J'ai beaucoup lu "l'implacable" pendant ma jeunesse, sans jamais avoir réussi à l'époque à mettre la main sur les premiers volets de la série, publiés au début des années 70. (J'ai du en lire une bonne quarantaine sur les 150 que compte la série).
Avec le recul ce n'est pas plus mal, ce premier volet des aventures de Remo l'implacable ne cassant pas trois pattes à un canard.
Comme souvent avec les premiers volets d'une série prise en cours de route, il est à la fois surprenant et décevant.
Surprenant car on passe au moins la moitié du roman du côté des "méchants" du livre, sans que cela ne suscite d'intérêt particulier, leur profil n'ayant rien d'exceptionnel (ce sont de banals tueurs de la mafia.) Dans la suite de la série, les "méchants" seront bien plus exotiques ou originaux (de Fu Manchu à Raspoutine, en passant par la déesse Kali, des cyborgs, des Maîtres Vampires, et j'en passe...)

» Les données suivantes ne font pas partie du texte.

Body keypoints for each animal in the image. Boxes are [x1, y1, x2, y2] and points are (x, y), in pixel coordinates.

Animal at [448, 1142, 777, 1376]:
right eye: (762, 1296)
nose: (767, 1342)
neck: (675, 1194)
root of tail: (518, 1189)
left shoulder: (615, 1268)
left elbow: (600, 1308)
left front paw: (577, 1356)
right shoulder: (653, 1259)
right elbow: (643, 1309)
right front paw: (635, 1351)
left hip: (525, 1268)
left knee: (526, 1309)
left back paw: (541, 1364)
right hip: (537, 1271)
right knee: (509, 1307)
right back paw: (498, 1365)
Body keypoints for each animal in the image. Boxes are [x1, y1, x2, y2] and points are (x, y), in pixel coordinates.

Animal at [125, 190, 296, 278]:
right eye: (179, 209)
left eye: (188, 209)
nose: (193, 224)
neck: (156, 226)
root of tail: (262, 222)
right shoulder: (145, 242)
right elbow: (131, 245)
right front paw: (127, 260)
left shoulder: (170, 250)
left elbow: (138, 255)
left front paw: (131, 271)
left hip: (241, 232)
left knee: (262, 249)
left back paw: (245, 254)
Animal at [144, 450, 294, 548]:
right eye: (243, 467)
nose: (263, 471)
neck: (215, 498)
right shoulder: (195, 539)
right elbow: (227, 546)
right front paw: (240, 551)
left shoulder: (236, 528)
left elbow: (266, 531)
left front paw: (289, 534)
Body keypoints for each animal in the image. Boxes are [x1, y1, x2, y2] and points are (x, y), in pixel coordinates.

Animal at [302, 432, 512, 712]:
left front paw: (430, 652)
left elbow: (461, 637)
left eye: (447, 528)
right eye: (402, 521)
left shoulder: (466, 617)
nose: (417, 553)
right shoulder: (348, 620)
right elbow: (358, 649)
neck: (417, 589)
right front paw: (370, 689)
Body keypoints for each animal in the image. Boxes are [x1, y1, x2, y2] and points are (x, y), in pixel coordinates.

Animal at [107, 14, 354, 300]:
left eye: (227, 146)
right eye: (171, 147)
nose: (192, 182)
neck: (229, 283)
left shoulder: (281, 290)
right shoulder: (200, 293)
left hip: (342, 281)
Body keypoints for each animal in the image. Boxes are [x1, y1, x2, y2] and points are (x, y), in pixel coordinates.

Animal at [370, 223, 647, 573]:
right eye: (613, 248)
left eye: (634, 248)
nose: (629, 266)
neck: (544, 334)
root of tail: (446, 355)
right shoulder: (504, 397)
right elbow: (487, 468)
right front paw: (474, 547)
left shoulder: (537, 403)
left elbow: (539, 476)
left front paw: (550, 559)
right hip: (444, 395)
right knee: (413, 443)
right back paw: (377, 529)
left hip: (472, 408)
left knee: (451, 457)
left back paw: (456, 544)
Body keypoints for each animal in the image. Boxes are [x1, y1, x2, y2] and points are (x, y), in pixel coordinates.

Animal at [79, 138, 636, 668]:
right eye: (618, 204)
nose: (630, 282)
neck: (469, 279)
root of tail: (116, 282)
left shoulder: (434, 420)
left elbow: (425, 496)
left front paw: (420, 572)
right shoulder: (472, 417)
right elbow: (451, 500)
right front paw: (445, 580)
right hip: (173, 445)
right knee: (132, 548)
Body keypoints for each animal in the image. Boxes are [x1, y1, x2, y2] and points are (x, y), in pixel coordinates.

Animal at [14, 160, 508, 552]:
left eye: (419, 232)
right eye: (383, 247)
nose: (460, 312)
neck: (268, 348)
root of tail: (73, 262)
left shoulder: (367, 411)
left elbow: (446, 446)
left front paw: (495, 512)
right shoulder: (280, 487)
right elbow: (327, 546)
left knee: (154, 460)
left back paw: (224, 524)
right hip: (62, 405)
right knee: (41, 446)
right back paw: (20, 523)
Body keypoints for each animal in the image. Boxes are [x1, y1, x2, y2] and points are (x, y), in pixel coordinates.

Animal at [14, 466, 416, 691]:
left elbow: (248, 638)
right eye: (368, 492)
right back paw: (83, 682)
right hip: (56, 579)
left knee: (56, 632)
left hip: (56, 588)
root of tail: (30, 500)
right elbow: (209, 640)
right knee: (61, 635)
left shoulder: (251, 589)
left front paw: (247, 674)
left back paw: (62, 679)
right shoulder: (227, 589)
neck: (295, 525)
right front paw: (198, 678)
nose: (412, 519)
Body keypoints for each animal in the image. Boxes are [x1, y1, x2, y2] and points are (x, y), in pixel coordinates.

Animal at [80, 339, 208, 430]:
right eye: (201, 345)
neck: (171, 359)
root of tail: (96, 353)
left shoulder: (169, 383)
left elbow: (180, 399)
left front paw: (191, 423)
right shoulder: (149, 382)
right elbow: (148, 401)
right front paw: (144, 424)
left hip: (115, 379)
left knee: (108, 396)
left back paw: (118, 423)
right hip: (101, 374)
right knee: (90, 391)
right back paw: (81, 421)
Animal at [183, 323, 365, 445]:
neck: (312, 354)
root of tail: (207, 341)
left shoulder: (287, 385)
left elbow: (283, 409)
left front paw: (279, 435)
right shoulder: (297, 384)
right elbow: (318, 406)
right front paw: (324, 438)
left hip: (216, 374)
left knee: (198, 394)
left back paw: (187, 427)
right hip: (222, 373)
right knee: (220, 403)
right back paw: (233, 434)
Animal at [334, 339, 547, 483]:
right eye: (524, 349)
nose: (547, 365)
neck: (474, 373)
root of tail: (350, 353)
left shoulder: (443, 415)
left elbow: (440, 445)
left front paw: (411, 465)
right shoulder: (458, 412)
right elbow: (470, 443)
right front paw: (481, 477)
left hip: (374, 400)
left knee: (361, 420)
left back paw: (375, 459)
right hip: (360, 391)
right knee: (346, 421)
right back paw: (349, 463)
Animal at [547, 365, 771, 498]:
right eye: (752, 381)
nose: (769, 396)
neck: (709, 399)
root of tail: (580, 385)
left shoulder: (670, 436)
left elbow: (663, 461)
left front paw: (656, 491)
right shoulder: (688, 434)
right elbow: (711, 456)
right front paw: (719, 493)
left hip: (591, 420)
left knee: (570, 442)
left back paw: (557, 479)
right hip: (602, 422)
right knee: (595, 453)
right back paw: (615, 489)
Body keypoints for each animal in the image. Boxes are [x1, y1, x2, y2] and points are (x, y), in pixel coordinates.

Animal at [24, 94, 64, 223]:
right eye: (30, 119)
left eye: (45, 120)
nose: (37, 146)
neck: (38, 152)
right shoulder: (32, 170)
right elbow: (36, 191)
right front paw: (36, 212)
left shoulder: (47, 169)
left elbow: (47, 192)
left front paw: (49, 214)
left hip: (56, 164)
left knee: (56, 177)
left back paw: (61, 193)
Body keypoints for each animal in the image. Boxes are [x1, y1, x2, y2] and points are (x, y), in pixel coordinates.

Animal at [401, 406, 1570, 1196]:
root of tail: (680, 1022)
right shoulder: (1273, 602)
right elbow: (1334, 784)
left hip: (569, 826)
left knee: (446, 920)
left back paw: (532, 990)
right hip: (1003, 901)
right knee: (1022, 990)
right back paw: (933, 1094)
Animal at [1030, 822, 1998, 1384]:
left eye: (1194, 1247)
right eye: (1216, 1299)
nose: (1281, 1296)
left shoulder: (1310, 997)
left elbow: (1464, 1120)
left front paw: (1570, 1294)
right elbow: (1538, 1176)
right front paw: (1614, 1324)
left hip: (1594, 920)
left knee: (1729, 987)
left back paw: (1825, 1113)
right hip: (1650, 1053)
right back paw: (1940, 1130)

J'ai également été surpris par la relative bonne qualité de l'écriture, par la personnalité de Remo (qui n'a rien d'un volontaire pour devenir une machine à tuer pour une agence secrète) et par la trop courte apparition du maître de Remo, Chiun. Le vieillard Coréen apparait pour une formation express de ce qui sera par la suite la base de tous les autres livres : une maitrise totalement fantasmée, mi-débile mi-burlesque, des arts martiaux. (Remo au fur et à mesure de la série deviendra un quasi super héros.) Chiun sera par la suite le moteur comique de la série avec des ressorts comme la détestation absolue de la culture américaine tout en étant accro aux Soaps Opéra, par exemple.
Mais j'ai surtout été déçu par la platitude de ce premier volet, son côté roman d'espionnage raté, ses méchants qui ne font pas peur du tout, ses scènes d'actions peu convaincantes.
Sa misogynie revendiquée ("les femmes sont comme les vaches : elles sentent venir la pluie et le danger") pourra surprendre, mais il ne faut pas s'y arrêter, la série étant très provocatrice, très satirique, c'est du second degré pour l'essentiel.
On peut passer à côté de cet aspect comique dans ce premier volet : la série qui ressemble ici à un avatar de James Bond / SAS deviendra très rapidement une série teintée de fantastique, très amusante, avec un maître zen (le fameux Chiun) hilarant et un Remo invincible, accomplissant les exploits les plus improbables qui soient (sauter d'un avion en plein vol sans parachute par exemple).
Bref, un premier volet qui vaut essentiellement pour son côté historique, pour les lecteurs ponctuels de la série dans les années 80 ou 90 curieux de découvrir ses prémisses.
Mais il ne me semble pas que cela puisse avoir le moindre intérêt pour les autres (ce premier volume en tout cas).
Je remercie cependant les éditions Milady de m'avoir permis cette découverte.